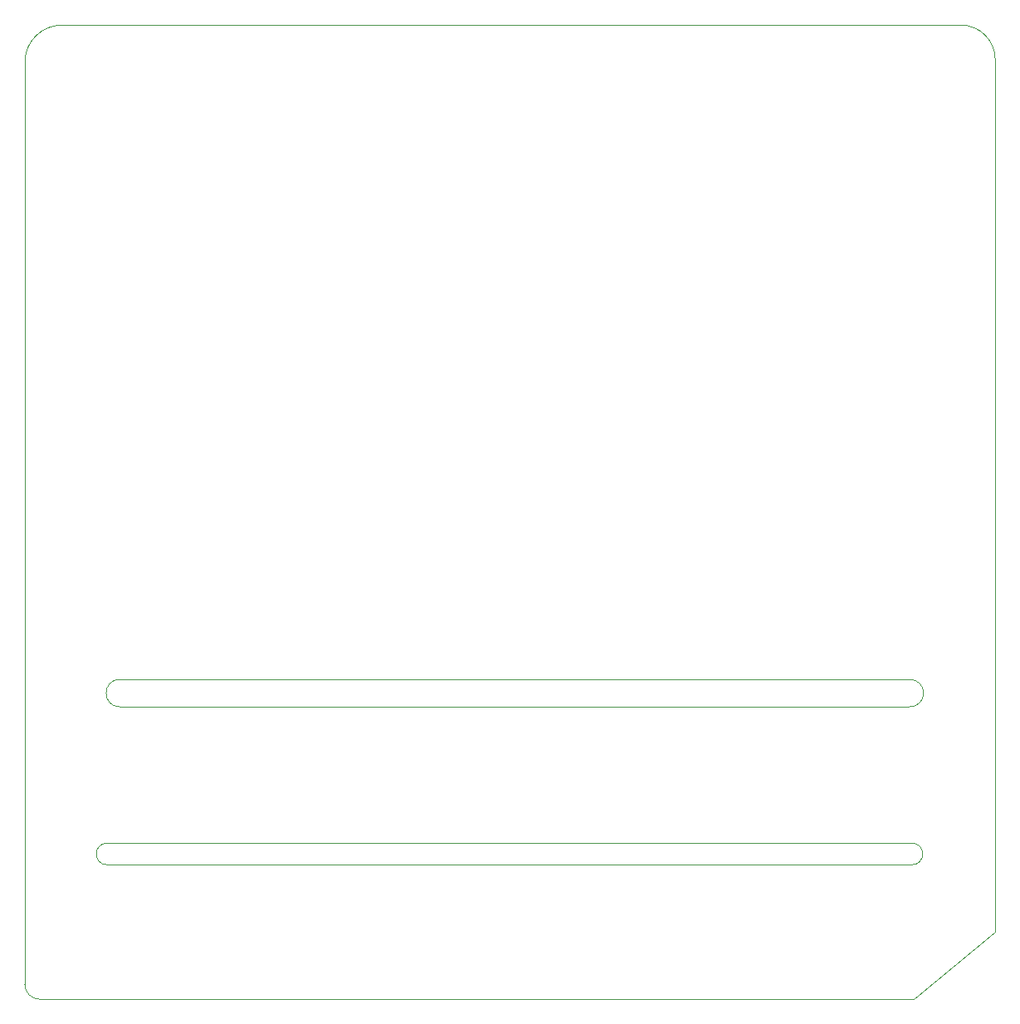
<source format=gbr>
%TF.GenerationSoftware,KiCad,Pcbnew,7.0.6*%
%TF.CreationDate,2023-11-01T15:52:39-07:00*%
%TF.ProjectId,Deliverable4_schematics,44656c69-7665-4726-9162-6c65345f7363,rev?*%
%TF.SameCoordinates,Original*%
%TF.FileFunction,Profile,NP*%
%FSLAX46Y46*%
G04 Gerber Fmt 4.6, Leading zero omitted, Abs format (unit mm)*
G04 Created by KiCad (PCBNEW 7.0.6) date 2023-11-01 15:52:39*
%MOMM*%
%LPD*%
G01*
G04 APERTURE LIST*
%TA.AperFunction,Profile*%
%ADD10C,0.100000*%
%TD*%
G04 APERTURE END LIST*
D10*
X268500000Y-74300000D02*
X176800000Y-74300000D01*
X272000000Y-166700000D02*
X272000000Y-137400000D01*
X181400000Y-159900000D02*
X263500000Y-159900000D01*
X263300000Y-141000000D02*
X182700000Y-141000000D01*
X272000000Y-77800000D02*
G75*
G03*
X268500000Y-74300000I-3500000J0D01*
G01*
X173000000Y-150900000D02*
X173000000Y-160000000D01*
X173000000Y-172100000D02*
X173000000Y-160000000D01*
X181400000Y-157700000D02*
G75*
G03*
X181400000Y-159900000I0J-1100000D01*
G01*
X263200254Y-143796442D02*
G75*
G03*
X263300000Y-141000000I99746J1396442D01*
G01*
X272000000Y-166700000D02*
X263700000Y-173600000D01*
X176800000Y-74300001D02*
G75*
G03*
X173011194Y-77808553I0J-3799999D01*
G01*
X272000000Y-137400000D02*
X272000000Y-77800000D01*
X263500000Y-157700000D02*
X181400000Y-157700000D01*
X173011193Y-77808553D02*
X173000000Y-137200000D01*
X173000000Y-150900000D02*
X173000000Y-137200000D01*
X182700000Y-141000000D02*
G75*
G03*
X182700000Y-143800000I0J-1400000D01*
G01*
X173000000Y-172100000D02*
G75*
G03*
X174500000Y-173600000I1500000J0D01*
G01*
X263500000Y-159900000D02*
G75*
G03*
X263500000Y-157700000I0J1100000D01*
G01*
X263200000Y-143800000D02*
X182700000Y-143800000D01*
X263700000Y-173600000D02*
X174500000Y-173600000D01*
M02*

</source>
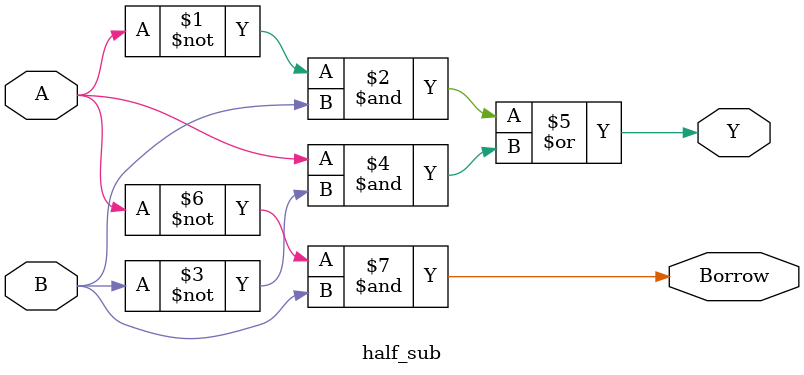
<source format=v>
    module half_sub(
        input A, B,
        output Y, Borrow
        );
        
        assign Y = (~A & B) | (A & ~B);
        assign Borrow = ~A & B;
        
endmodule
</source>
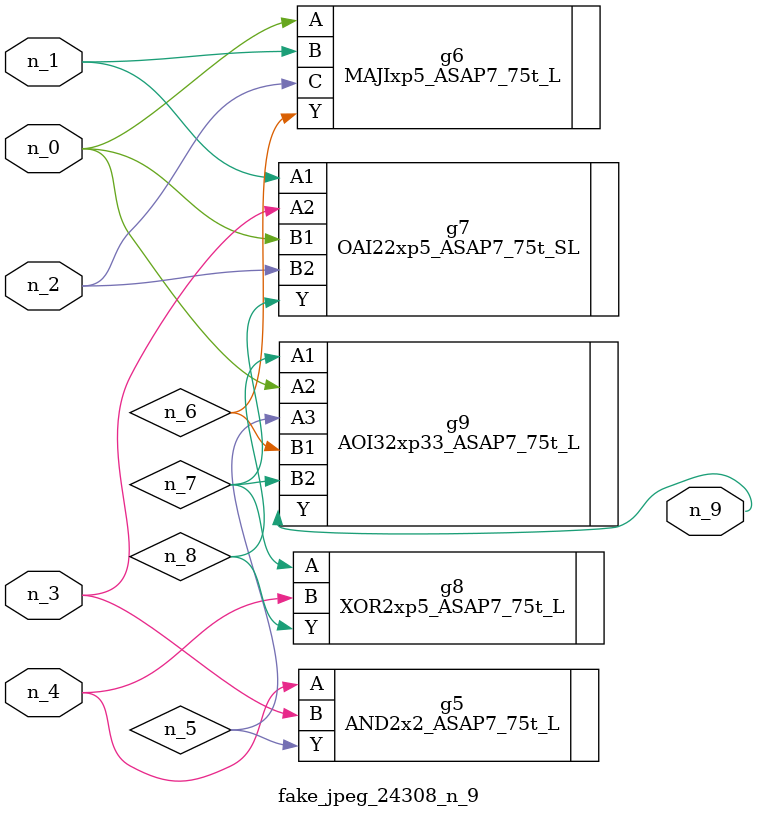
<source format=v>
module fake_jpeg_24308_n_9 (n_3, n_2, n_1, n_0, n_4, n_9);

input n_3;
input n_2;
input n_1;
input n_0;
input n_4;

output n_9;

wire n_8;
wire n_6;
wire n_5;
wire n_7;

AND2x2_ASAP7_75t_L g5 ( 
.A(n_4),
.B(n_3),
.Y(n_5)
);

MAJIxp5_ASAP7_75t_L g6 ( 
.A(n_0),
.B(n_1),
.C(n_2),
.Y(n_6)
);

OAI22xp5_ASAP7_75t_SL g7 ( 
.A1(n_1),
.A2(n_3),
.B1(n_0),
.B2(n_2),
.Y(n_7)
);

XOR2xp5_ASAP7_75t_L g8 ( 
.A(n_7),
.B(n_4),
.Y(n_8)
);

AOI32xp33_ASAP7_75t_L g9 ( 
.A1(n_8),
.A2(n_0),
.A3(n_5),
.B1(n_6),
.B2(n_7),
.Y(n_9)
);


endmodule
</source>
◆ ◆ ◆ ◆ ◆ ◆ ◆
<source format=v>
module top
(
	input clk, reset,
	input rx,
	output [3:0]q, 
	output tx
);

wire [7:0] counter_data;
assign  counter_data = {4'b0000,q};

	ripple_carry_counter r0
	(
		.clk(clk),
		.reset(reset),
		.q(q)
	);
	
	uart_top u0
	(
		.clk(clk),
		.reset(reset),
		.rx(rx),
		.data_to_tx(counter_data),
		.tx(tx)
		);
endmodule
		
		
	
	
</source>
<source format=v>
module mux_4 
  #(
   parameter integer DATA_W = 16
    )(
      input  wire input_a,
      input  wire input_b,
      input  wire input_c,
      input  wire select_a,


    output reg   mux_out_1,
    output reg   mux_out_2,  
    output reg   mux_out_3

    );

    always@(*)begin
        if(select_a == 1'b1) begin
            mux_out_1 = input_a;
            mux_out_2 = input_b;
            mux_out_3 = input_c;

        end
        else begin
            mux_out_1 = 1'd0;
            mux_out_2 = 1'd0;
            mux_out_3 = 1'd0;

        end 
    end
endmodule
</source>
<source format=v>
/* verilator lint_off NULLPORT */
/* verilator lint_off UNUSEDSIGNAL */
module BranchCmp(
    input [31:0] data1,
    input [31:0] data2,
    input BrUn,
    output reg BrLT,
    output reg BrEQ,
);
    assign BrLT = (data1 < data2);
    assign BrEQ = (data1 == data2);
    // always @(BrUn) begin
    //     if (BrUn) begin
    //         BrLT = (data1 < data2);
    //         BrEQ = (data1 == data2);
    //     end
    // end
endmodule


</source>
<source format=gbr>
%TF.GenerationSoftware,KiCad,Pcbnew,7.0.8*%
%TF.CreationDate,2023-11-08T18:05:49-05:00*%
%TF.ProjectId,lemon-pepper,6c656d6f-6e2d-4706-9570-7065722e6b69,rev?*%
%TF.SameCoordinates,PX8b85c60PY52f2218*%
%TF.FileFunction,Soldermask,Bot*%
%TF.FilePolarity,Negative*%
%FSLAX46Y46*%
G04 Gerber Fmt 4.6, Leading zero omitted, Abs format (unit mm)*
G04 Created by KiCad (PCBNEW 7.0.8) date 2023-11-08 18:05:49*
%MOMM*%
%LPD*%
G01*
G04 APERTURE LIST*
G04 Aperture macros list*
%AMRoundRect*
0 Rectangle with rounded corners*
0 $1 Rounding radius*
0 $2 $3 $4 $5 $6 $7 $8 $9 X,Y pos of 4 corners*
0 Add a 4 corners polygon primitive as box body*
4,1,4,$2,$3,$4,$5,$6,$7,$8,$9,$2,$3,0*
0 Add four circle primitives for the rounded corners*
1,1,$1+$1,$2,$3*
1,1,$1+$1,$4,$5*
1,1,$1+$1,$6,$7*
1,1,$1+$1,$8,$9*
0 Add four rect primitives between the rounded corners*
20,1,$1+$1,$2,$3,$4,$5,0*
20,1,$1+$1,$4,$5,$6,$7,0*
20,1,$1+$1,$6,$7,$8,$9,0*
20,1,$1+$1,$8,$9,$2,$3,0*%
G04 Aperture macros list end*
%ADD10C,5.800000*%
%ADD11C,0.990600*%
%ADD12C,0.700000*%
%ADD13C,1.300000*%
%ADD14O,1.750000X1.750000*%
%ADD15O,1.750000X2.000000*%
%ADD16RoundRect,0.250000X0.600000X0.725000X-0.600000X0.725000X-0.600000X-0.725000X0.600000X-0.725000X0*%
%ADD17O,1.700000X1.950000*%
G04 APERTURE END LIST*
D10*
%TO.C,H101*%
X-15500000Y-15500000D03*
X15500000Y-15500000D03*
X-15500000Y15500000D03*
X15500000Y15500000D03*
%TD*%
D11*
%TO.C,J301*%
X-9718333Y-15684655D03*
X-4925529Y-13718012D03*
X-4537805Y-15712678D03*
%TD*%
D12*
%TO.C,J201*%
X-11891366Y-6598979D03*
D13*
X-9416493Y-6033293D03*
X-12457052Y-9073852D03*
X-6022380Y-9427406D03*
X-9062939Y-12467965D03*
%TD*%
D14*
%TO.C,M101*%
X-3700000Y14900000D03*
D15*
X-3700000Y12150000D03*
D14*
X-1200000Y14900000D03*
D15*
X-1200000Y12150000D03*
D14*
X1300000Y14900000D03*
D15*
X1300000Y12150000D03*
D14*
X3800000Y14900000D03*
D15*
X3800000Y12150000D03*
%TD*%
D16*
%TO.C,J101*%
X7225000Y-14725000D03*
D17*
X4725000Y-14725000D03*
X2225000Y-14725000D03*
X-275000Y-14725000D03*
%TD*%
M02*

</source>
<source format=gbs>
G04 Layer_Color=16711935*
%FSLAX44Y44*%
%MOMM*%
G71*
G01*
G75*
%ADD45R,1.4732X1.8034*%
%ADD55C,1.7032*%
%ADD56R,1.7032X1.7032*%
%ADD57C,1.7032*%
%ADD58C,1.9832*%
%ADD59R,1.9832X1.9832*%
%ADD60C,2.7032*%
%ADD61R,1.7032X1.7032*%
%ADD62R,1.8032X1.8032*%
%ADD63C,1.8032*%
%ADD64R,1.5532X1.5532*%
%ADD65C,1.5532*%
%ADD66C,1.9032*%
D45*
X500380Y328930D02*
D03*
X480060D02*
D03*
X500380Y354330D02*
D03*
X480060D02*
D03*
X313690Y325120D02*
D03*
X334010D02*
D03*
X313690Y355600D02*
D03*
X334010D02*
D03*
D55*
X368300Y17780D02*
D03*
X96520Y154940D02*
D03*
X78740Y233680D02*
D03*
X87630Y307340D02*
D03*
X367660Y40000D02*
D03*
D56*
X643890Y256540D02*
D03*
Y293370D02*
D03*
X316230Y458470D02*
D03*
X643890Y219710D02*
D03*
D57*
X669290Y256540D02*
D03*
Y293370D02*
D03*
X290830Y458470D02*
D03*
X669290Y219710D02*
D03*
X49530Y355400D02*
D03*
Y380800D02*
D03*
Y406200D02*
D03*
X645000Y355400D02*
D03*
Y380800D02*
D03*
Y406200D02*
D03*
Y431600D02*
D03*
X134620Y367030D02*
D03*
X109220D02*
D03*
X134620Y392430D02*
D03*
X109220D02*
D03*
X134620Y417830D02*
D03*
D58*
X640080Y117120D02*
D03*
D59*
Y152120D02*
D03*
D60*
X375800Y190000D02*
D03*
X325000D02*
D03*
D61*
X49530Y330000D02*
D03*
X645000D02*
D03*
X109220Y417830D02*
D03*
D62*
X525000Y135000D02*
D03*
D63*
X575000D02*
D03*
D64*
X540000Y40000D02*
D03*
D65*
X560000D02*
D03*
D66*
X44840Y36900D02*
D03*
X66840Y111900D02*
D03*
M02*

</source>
◆ ◆ ◆ ◆ ◆ ◆ ◆
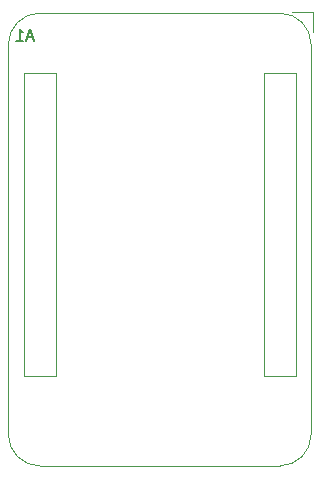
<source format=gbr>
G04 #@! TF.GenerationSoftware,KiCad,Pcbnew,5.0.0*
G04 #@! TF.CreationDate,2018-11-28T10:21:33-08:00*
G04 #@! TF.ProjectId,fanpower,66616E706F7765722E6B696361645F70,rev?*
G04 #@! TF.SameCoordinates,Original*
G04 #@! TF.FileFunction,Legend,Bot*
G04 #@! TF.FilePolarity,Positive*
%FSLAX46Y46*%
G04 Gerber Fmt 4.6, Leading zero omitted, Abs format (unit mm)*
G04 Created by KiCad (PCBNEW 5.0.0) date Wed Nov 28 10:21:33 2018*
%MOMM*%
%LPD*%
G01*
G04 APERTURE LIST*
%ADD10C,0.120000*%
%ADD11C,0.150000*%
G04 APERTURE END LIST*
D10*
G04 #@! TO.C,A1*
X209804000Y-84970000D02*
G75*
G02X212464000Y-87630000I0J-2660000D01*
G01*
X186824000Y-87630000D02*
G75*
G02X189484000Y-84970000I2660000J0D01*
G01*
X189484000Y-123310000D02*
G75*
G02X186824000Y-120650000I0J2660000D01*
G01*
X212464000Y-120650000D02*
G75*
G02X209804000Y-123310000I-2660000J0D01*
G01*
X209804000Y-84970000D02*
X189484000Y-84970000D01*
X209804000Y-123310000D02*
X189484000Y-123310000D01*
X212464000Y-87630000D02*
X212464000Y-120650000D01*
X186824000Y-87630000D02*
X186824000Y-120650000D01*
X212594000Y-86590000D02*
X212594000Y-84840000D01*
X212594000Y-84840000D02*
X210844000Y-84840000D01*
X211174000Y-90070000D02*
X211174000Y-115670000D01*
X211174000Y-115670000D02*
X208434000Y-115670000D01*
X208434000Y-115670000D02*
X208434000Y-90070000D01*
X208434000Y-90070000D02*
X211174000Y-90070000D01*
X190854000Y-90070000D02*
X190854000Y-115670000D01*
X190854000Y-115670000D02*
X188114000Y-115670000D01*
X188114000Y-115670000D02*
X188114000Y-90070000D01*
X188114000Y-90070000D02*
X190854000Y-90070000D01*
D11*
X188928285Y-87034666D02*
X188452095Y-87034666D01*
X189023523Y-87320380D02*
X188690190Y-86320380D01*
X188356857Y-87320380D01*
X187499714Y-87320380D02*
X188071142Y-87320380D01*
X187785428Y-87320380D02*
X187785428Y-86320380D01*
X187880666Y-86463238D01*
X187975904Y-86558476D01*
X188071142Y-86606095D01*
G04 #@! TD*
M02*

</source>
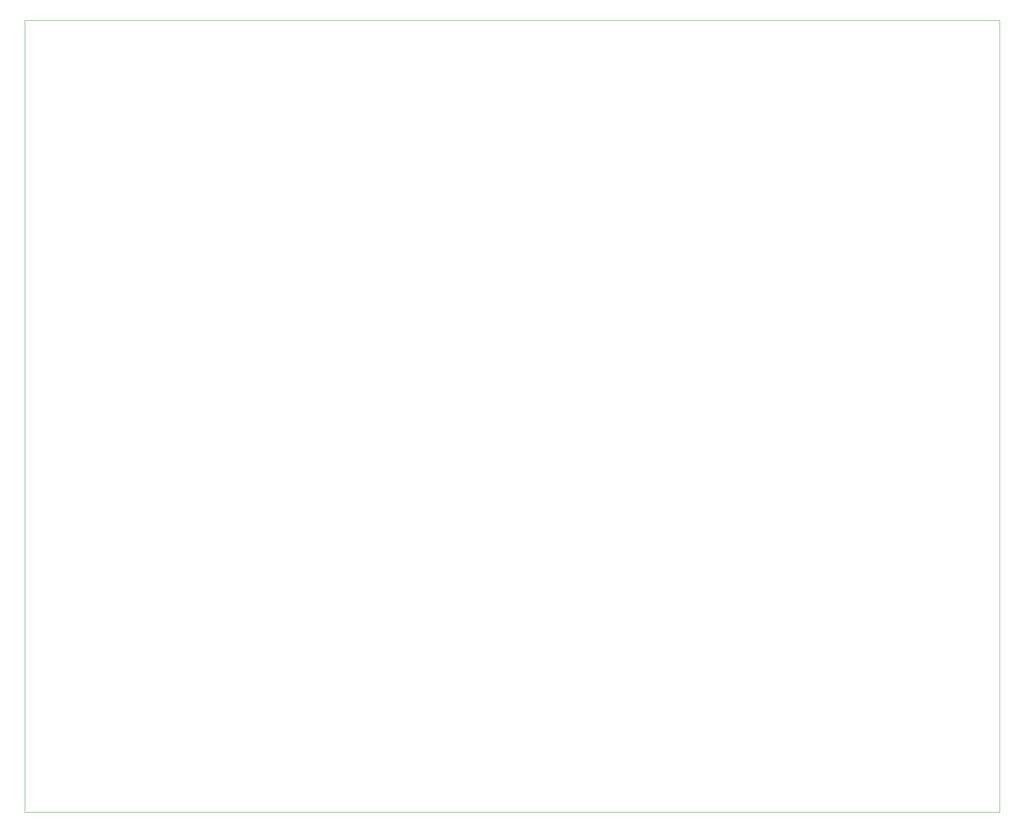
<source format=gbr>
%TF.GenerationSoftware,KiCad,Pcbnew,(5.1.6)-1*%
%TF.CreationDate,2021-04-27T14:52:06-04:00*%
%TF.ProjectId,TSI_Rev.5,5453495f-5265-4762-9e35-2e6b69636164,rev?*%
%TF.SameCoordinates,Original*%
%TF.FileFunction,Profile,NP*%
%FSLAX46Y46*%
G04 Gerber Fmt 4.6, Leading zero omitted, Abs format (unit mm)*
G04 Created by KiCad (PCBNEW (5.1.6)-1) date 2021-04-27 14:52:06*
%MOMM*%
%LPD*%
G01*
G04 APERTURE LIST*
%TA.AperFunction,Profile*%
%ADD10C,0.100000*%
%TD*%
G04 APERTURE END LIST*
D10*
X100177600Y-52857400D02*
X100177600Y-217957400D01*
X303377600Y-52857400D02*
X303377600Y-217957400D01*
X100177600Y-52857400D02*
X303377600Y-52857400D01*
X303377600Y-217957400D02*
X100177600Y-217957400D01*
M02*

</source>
◆ ◆ ◆ ◆ ◆ ◆ ◆
### Work instructions
Would you count the lines in the data that contain "macros" and answer with only the number?

### Result
2